Necessity is the mother of invention, and nowhere is this clearer than in the world of temporary aircraft hangar buildings, which amongst the world of robust temporary steel buildings are the ones that have had to adapt to the needs of the industry more than perhaps any other building.


The first half of the 20th century, in particular, saw a figurative and literal expansion in the size and quantity of hangars, largely the result of the rise and fall of the airship.


However, one of the most critical periods for hangars in the United Kingdom was during what is known as the Expansion Period from 1932 until 1941, where a huge number of airfields and their related infrastructure were created exceptionally quickly.


Because of the need to have huge, robust buildings constructed very quickly, the Expansion Period saw a fundamental shift in the design of hangars towards temporary and semi-permanent structures that became the largest construction programme in the history of Britain.


The United Aircraft Carrier


The RAF was founded at the tail end of the First World War as an amalgamation of the Royal Flying Corps and the Royal Naval Air Service, in response to the role aircraft had played in the conflict.


However, within months its numbers had been cut dramatically after Armistice Day from being the most powerful air force in the world with the infrastructure to match. Instead, the RAF was reduced from around 300,000 personnel in 1918 to just over 35,000 a year later.

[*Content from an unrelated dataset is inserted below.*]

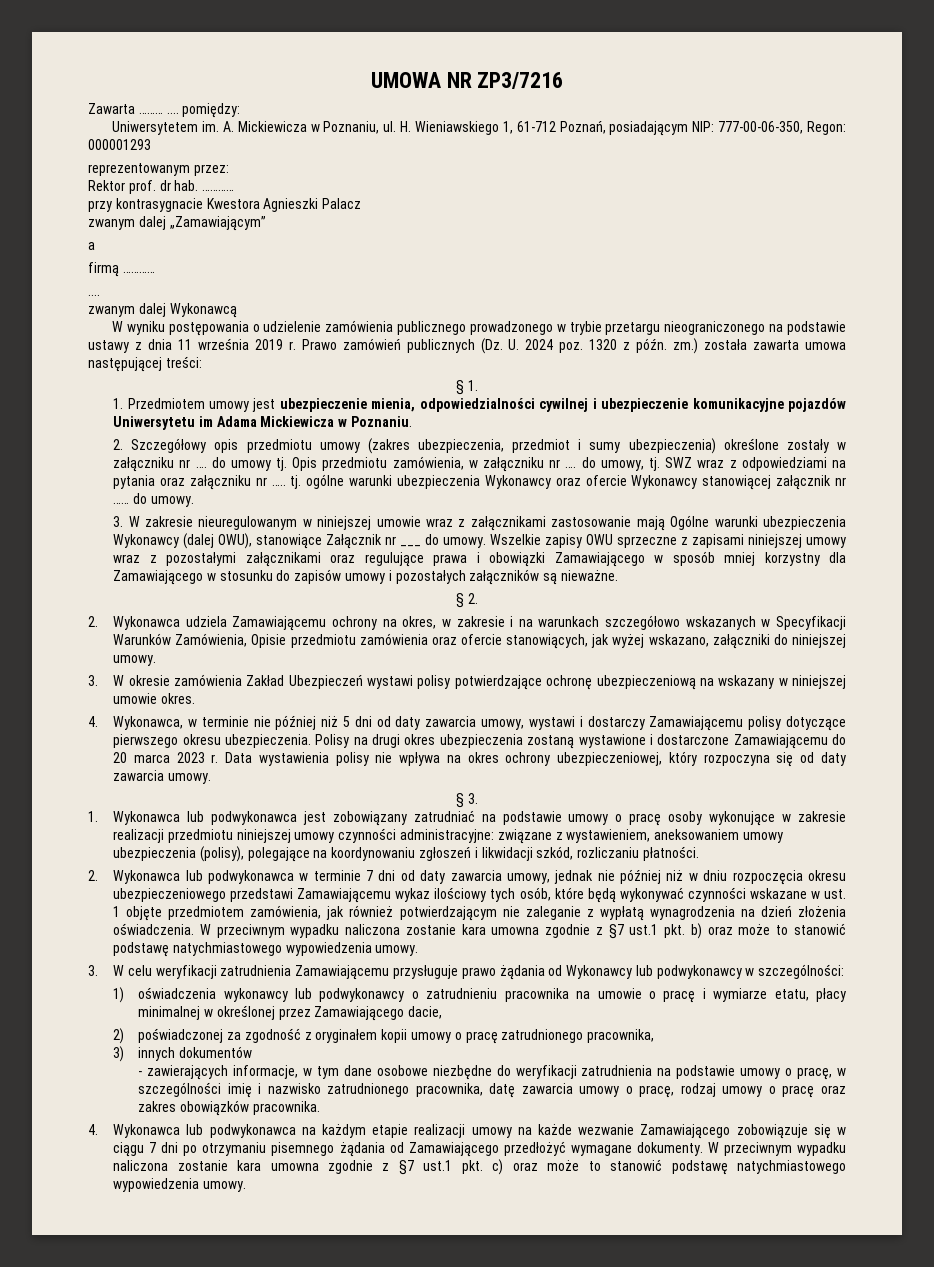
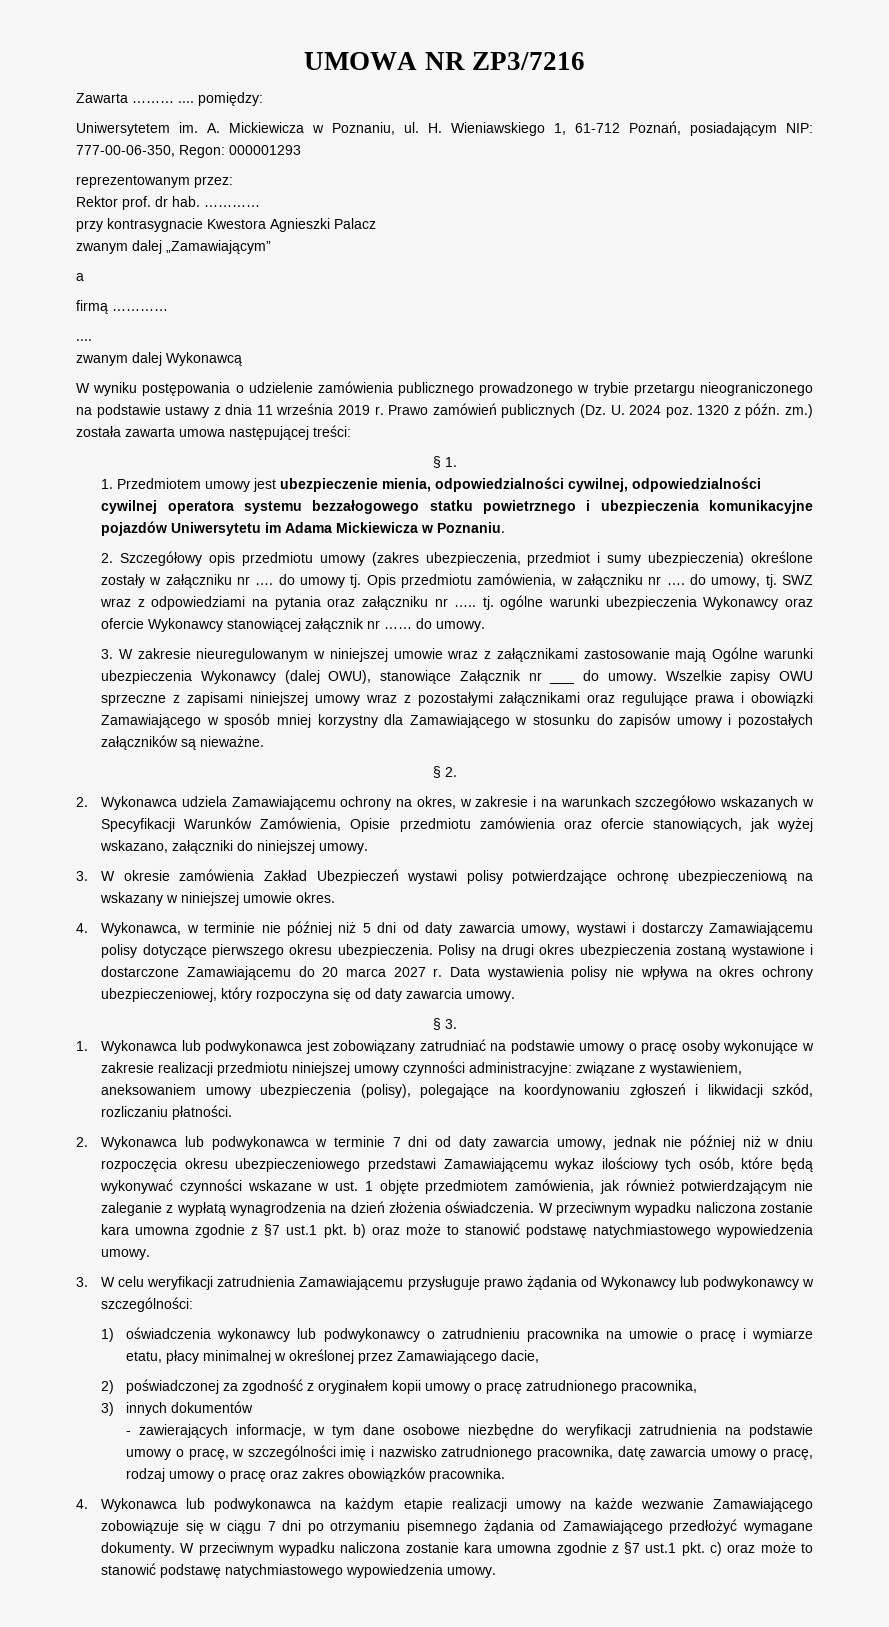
[539,398,689,412] cywilnej i ubezpieczenie -> [568,477,762,492] [101,500,699,514] cywilnej, odpowiedzialności cywilnej operatora systemu bezzałogowego statku powietrznego i ubezpieczenia
[176,752,205,763] 2023 -> [393,967,426,977] 2027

This would be how the Air Force was managed for a decade, and that showed in the types of deployment infrastructure they would have. The priorities for hangar construction were often smaller in scale and more permanent, whilst larger hangars were exclusively for airships.


At one point the RAF was potentially seen as surplus to requirements and in 1923 had just 371 first-line aircraft. It would maintain parity with the French Air Force but the focus was on consolidation.


The situation would reverse dramatically in the 1930s. First, the crash of the R101 ended zeppelin production in the UK, and similar large-scale accidents in the United States and Germany ended the airship age forever.


The other major change was that whilst the RAF’s downsizing was predicated in 1919 based on the idea that there would be no major conflicts for at least a decade, by 1932 there were already concerns that Germany was planning to break its treaty restrictions of arms and rebuild its Luftwaffe.


This led to an unprecedented decade of construction of hangar infrastructure in the UK, to the point that specialist journal The Aeroplane described the country as “one vast aircraft carrier”, with over 9,000 miles of runways and one million prefabricated buildings.


The vast majority of these were part of the five approved schemes passed by the Cabinet, with four others being rejected before the formal submission stage.


The key to the success of these was prefabrication; the scheme designs were uniform by design to ensure familiarity as well as lower timescales and, to a degree, costs.


By the Second World War, these buildings changed from brick to concrete and finally to all-steel buildings, shaping the design and appearance of aircraft hangers from then until the present day.